___ Data to use

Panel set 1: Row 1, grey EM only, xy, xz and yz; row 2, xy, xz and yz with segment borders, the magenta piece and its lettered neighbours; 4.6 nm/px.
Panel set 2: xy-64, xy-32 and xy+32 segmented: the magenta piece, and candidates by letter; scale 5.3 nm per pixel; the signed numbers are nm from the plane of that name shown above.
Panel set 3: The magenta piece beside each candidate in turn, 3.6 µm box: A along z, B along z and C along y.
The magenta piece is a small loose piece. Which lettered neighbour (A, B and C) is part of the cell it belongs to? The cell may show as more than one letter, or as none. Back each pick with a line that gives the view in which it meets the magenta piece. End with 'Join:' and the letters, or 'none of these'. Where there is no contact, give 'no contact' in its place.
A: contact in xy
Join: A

______
___ Data to use

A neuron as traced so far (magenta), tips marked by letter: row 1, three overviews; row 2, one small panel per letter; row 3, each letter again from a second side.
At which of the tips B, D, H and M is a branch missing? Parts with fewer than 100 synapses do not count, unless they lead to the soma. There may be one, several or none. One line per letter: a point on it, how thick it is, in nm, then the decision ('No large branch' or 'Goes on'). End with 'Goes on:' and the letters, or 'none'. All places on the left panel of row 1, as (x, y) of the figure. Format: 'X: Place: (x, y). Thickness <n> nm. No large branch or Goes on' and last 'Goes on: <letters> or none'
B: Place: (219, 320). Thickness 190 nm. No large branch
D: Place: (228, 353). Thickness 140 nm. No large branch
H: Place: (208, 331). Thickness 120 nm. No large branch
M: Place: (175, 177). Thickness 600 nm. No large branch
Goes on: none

______
___ Data to use

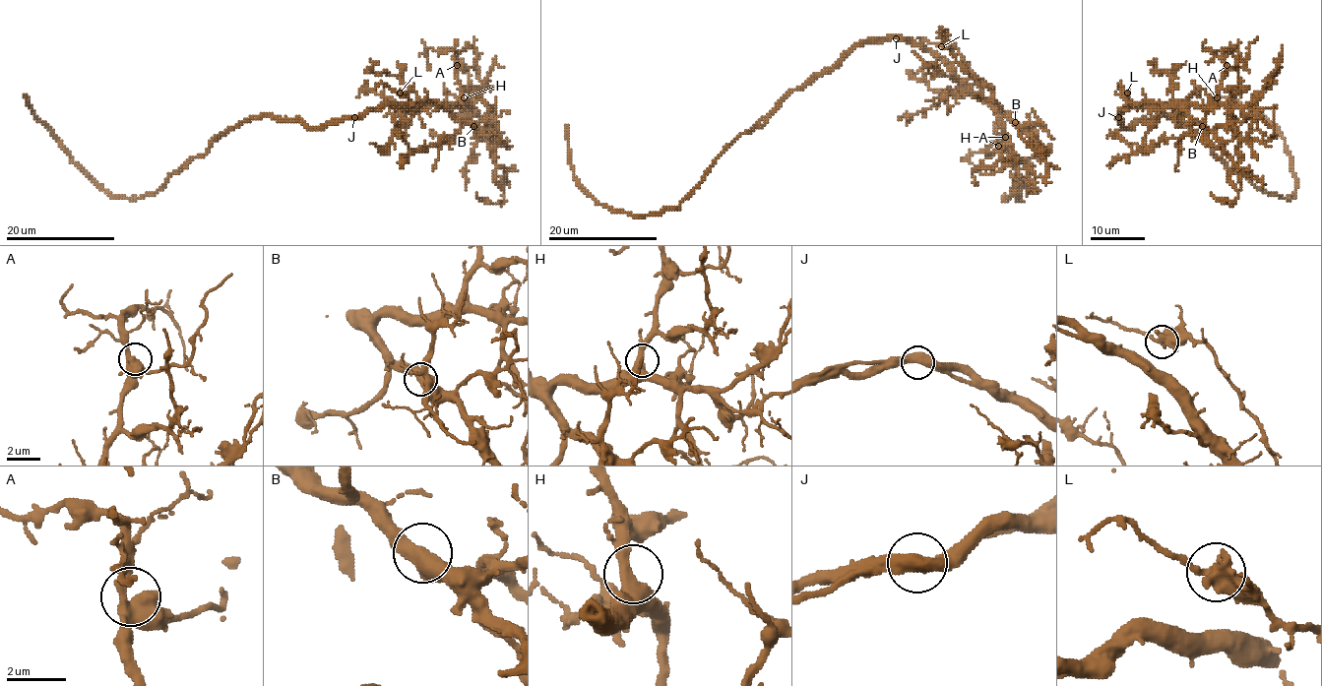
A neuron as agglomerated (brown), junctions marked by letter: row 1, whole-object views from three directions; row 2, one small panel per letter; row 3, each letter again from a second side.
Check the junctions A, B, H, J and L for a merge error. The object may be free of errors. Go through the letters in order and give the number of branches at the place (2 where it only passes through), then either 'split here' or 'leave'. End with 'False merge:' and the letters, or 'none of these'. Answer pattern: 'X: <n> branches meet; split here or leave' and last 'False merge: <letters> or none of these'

______

### Work to be completed
Your answer should be the lines of the listing above between the line holding "Panel set 1: Row" and the line holding "Panel set 3: The", inclusive, restated word for word and alone.

### Your response
Panel set 1: Row 1, grey EM only, xy, xz and yz; row 2, xy, xz and yz with segment borders, the magenta piece and its lettered neighbours; 4.6 nm/px.
Panel set 2: xy-64, xy-32 and xy+32 segmented: the magenta piece, and candidates by letter; scale 5.3 nm per pixel; the signed numbers are nm from the plane of that name shown above.
Panel set 3: The magenta piece beside each candidate in turn, 3.6 µm box: A along z, B along z and C along y.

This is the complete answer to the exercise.